Turn the text lines of all the records below into a Markdown table with the columns "Row" and "Line," giving each line a row number, skipping blank lines, and leaving the pictures out.
>> START
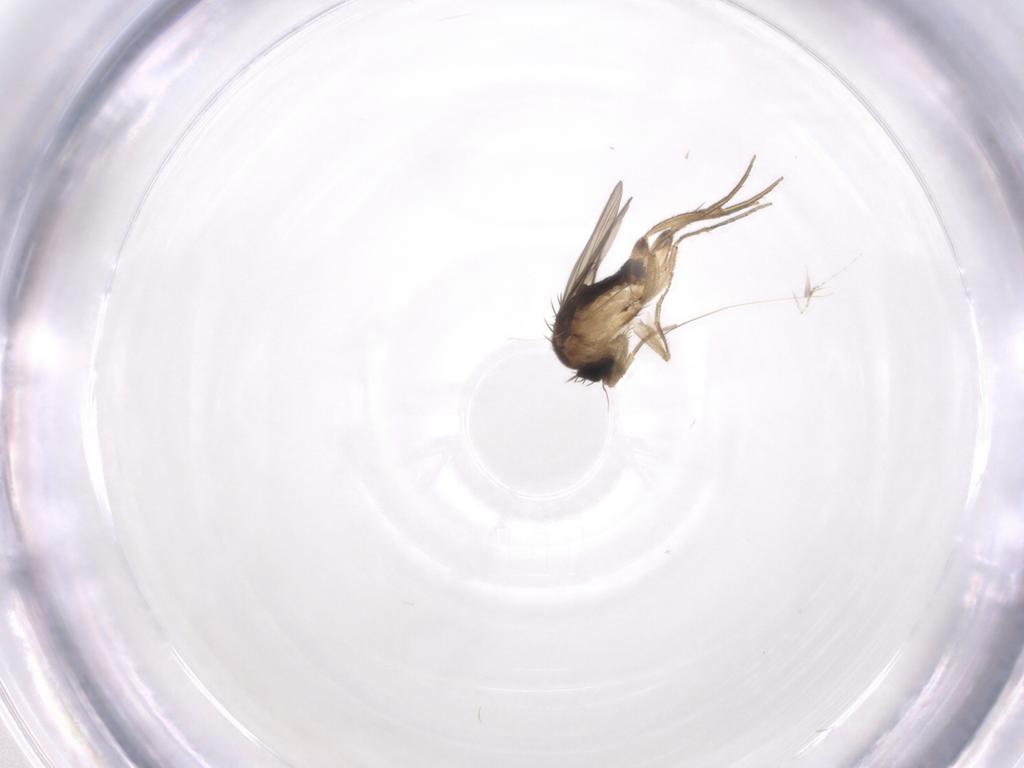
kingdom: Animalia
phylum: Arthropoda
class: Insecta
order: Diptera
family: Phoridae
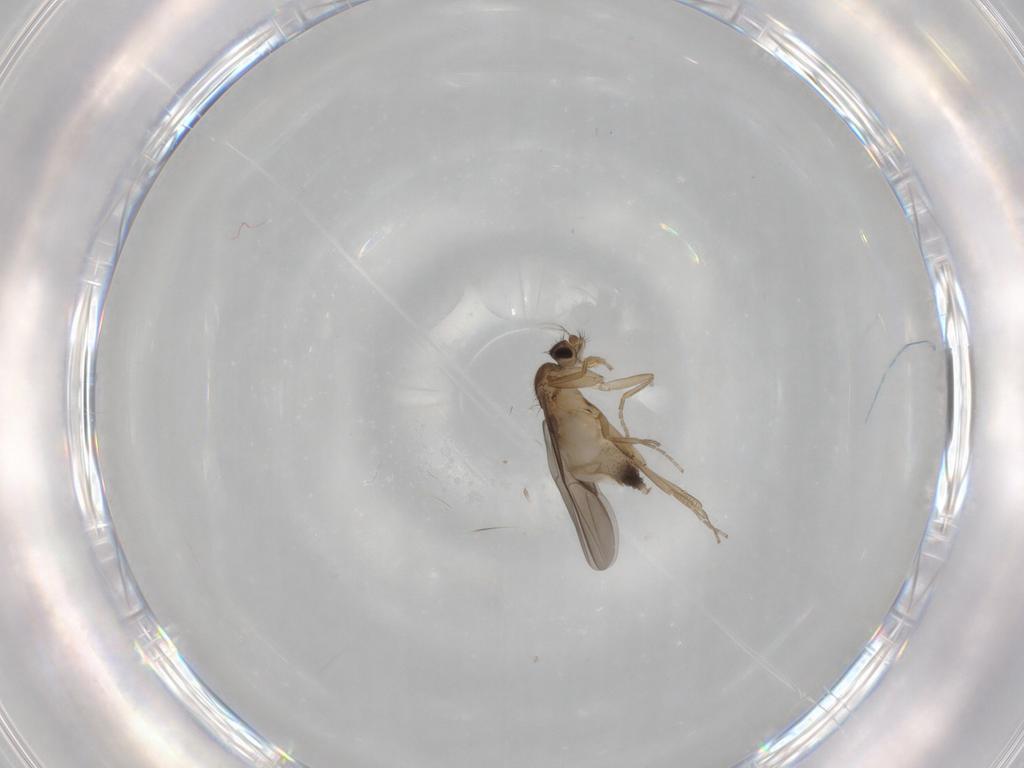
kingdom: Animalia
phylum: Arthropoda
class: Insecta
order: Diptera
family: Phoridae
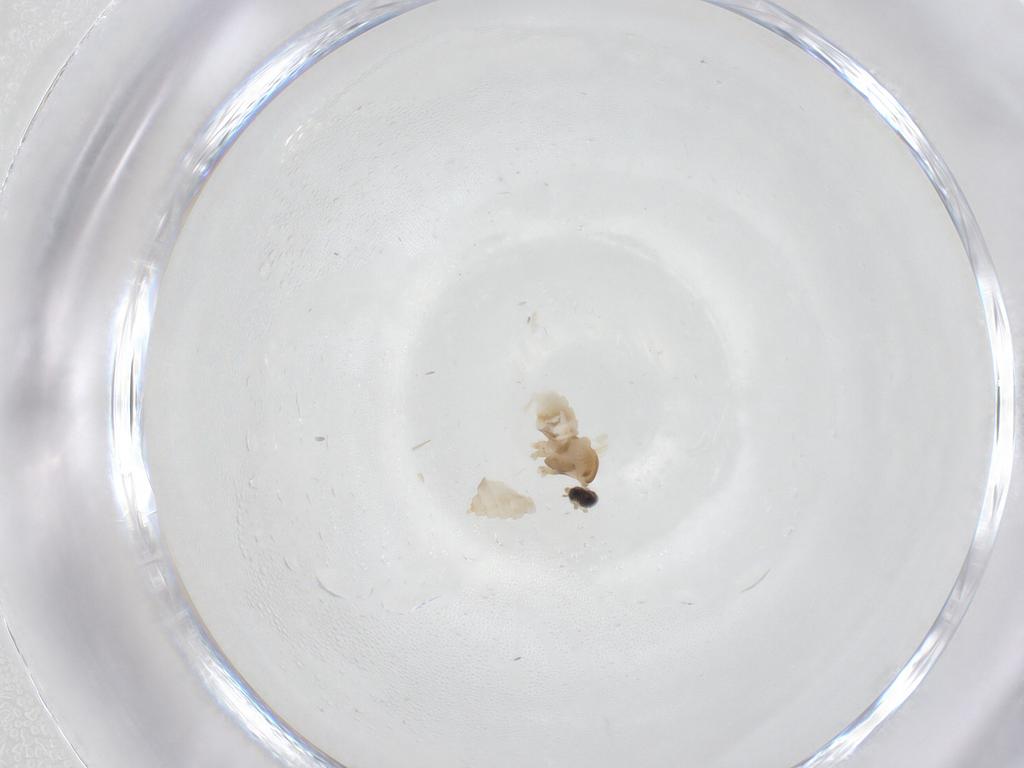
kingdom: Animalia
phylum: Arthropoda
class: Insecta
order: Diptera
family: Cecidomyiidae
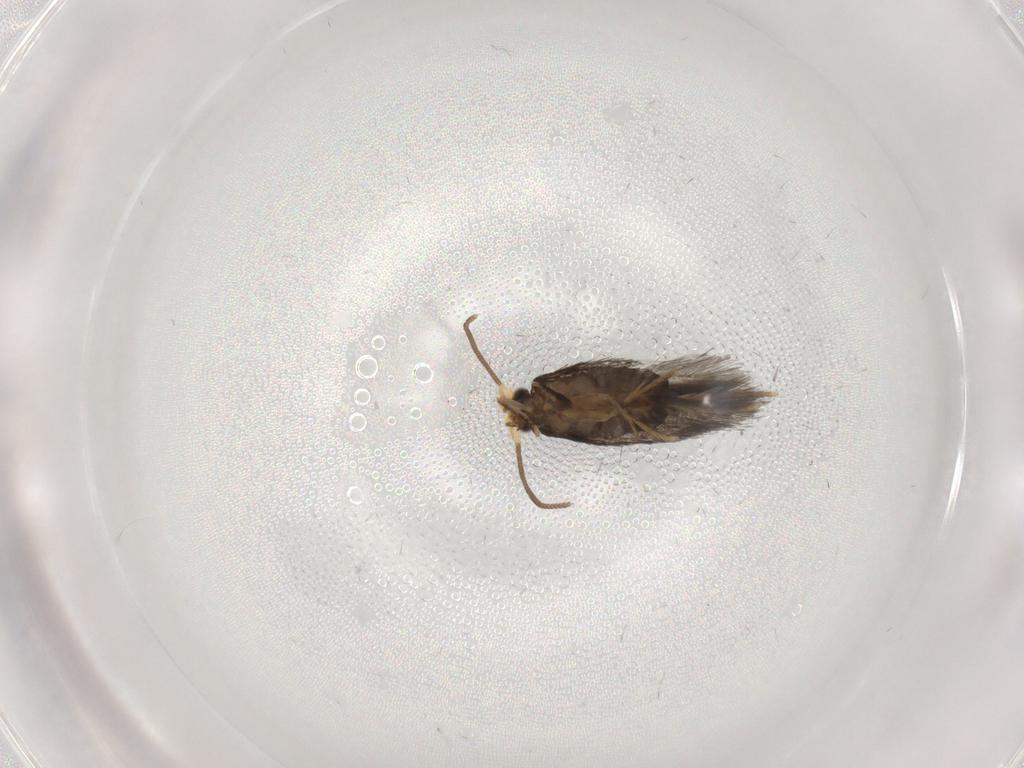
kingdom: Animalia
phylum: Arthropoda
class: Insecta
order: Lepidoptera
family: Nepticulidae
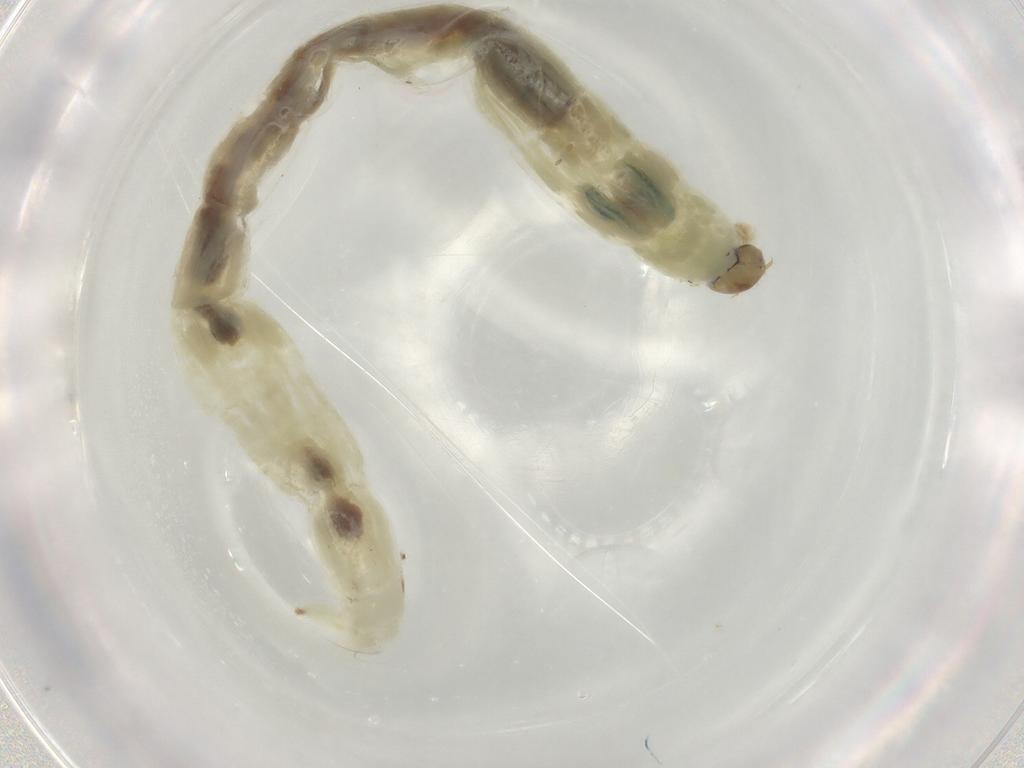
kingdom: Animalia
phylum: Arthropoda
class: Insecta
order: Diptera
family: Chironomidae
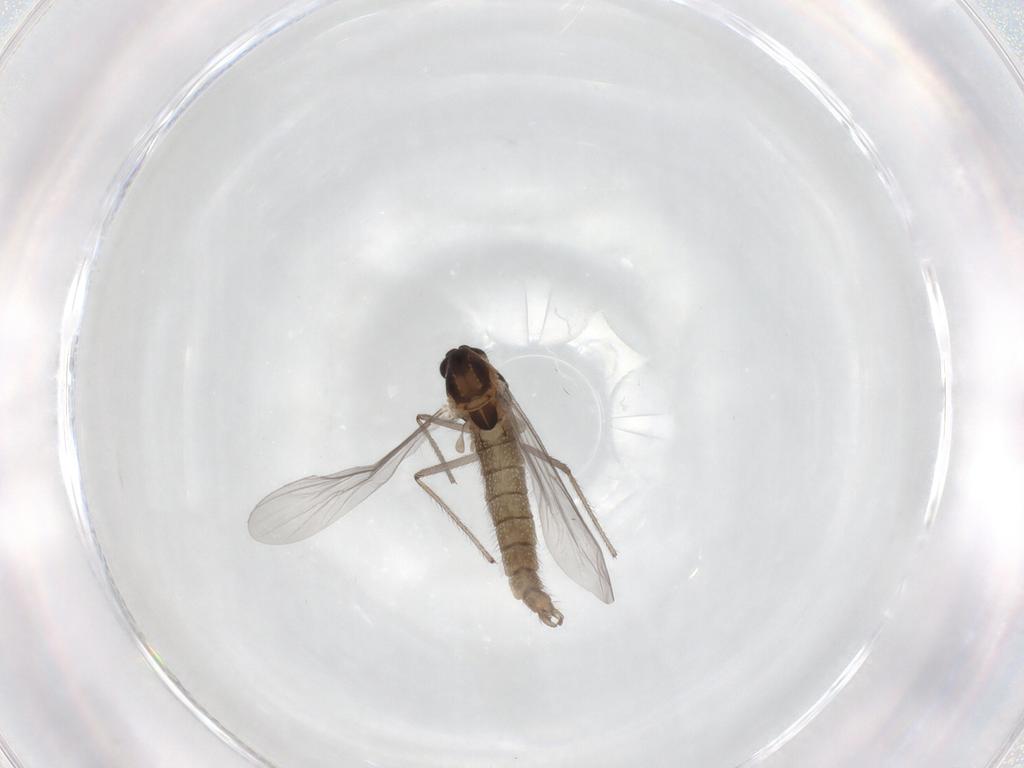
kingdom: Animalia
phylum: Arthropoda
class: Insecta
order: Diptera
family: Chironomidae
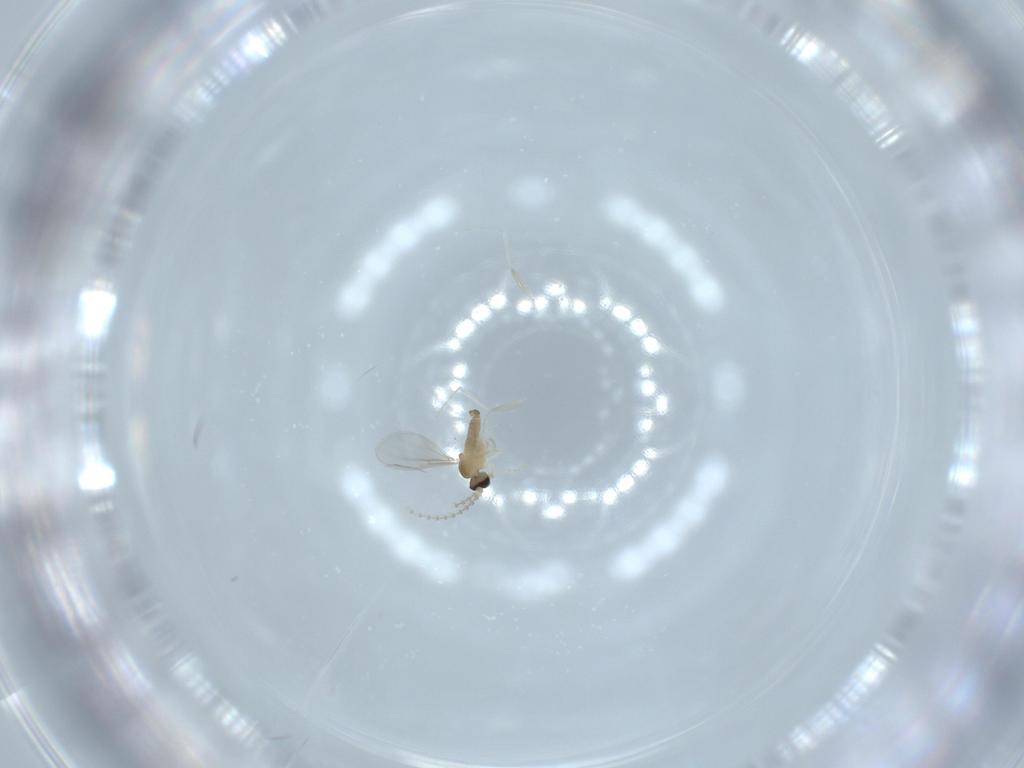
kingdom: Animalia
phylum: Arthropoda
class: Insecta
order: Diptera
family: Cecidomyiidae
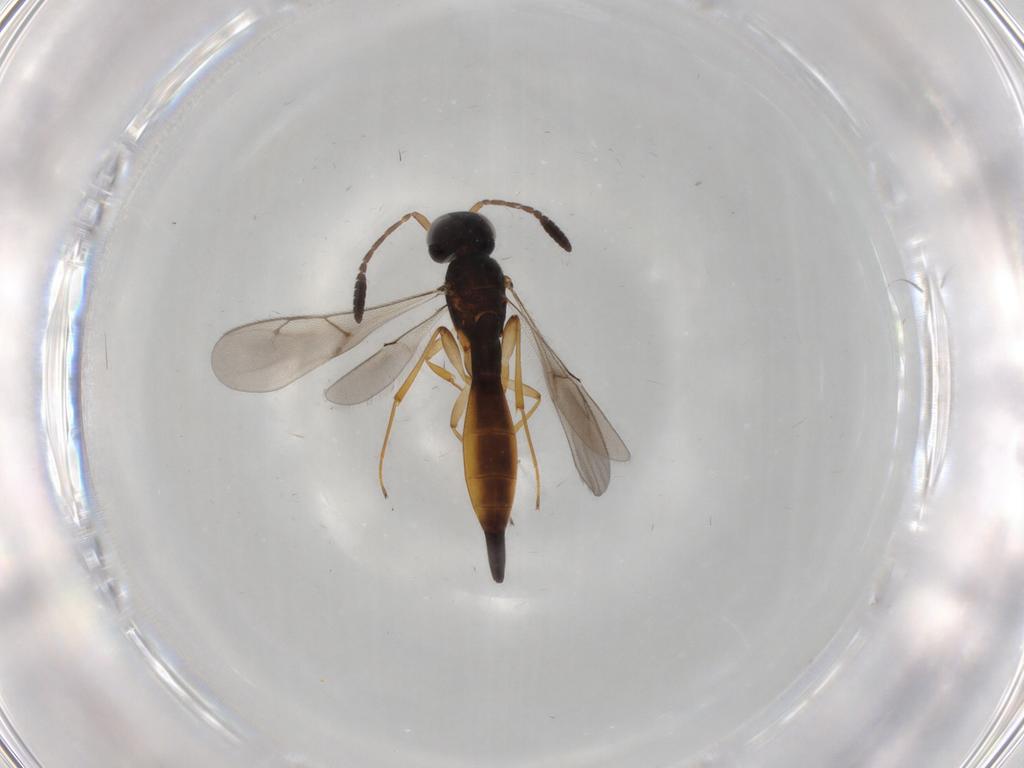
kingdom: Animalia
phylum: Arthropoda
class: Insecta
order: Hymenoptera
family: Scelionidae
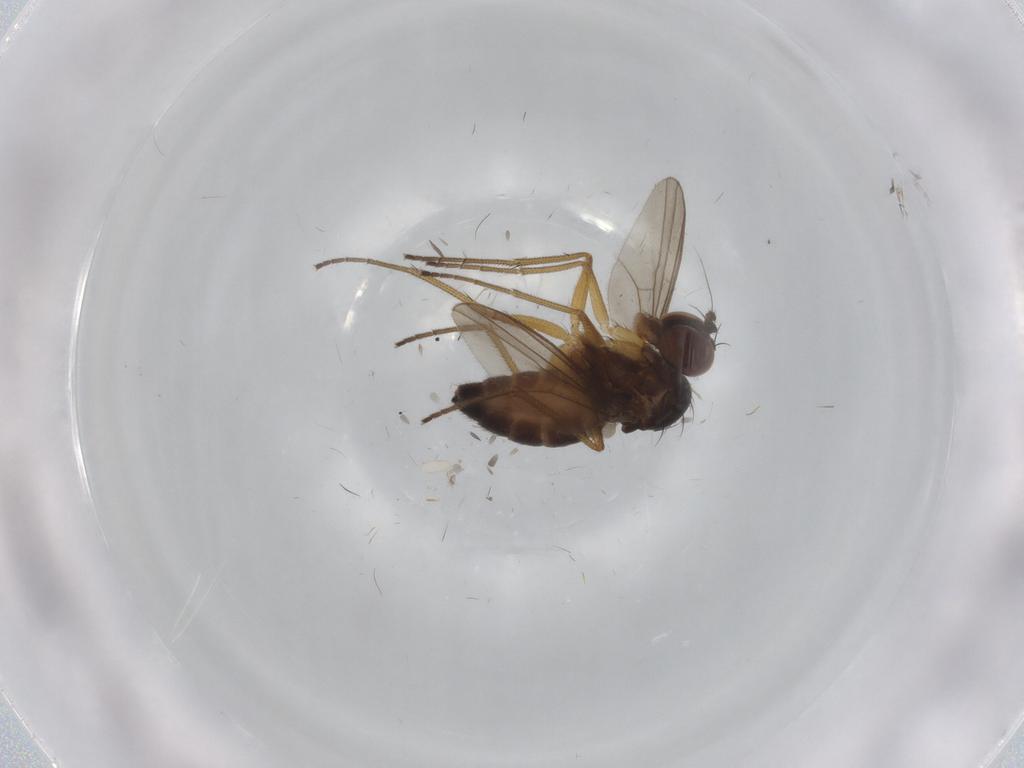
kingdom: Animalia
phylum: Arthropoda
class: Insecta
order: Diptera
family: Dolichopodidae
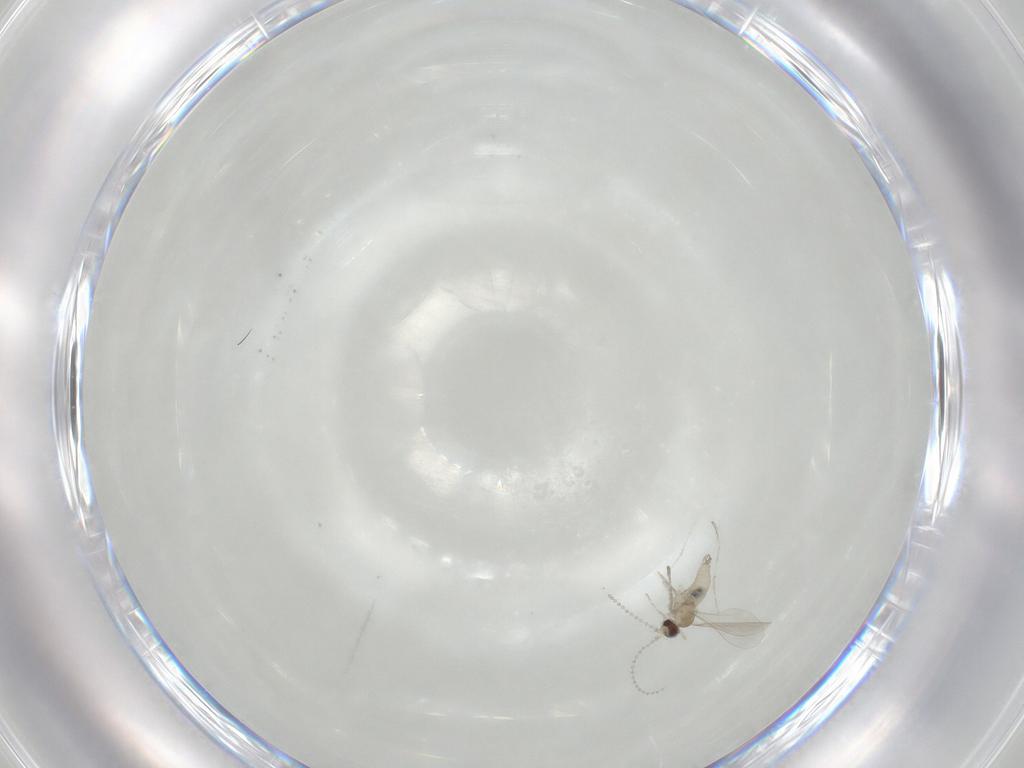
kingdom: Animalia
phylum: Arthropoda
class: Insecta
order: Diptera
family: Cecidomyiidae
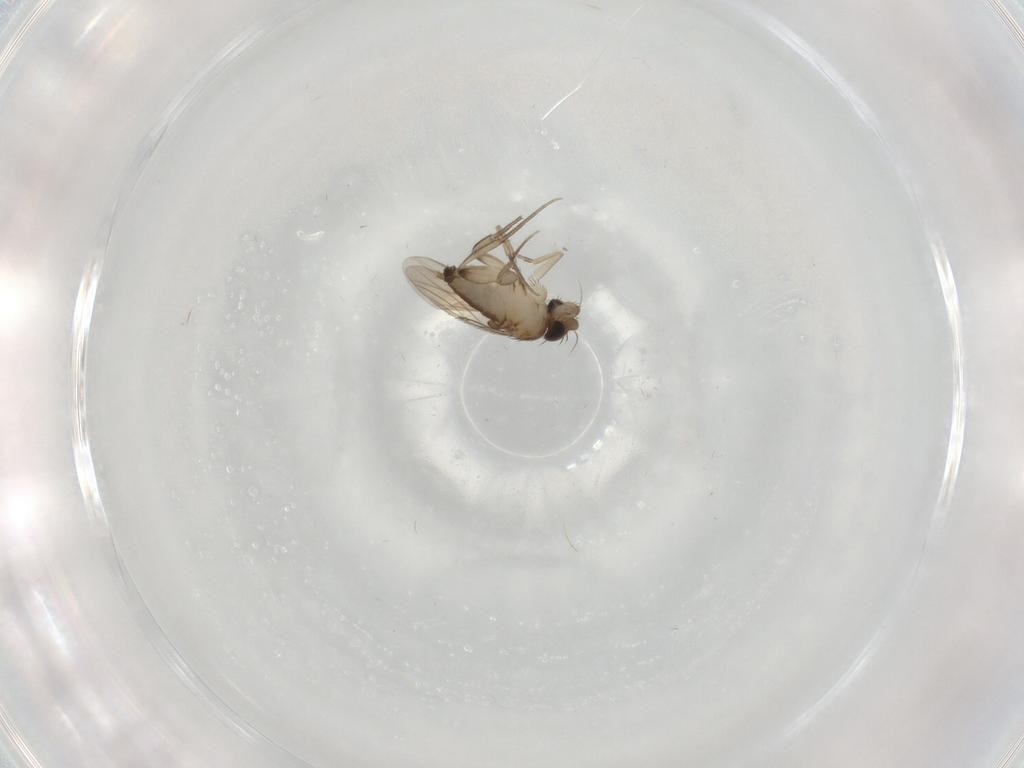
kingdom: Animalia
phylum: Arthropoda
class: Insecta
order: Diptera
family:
>> END
WRITTEN RESPONSE:
| Row | Line |
|---|---|
| 1 | kingdom: Animalia |
| 2 | phylum: Arthropoda |
| 3 | class: Insecta |
| 4 | order: Diptera |
| 5 | family: Phoridae |
| 6 | kingdom: Animalia |
| 7 | phylum: Arthropoda |
| 8 | class: Insecta |
| 9 | order: Diptera |
| 10 | family: Phoridae |
| 11 | kingdom: Animalia |
| 12 | phylum: Arthropoda |
| 13 | class: Insecta |
| 14 | order: Diptera |
| 15 | family: Cecidomyiidae |
| 16 | kingdom: Animalia |
| 17 | phylum: Arthropoda |
| 18 | class: Insecta |
| 19 | order: Lepidoptera |
| 20 | family: Nepticulidae |
| 21 | kingdom: Animalia |
| 22 | phylum: Arthropoda |
| 23 | class: Insecta |
| 24 | order: Diptera |
| 25 | family: Chironomidae |
| 26 | kingdom: Animalia |
| 27 | phylum: Arthropoda |
| 28 | class: Insecta |
| 29 | order: Diptera |
| 30 | family: Chironomidae |
| 31 | kingdom: Animalia |
| 32 | phylum: Arthropoda |
| 33 | class: Insecta |
| 34 | order: Diptera |
| 35 | family: Cecidomyiidae |
| 36 | kingdom: Animalia |
| 37 | phylum: Arthropoda |
| 38 | class: Insecta |
| 39 | order: Hymenoptera |
| 40 | family: Scelionidae |
| 41 | kingdom: Animalia |
| 42 | phylum: Arthropoda |
| 43 | class: Insecta |
| 44 | order: Diptera |
| 45 | family: Dolichopodidae |
| 46 | kingdom: Animalia |
| 47 | phylum: Arthropoda |
| 48 | class: Insecta |
| 49 | order: Diptera |
| 50 | family: Cecidomyiidae |
| 51 | kingdom: Animalia |
| 52 | phylum: Arthropoda |
| 53 | class: Insecta |
| 54 | order: Diptera |
| 55 | family: |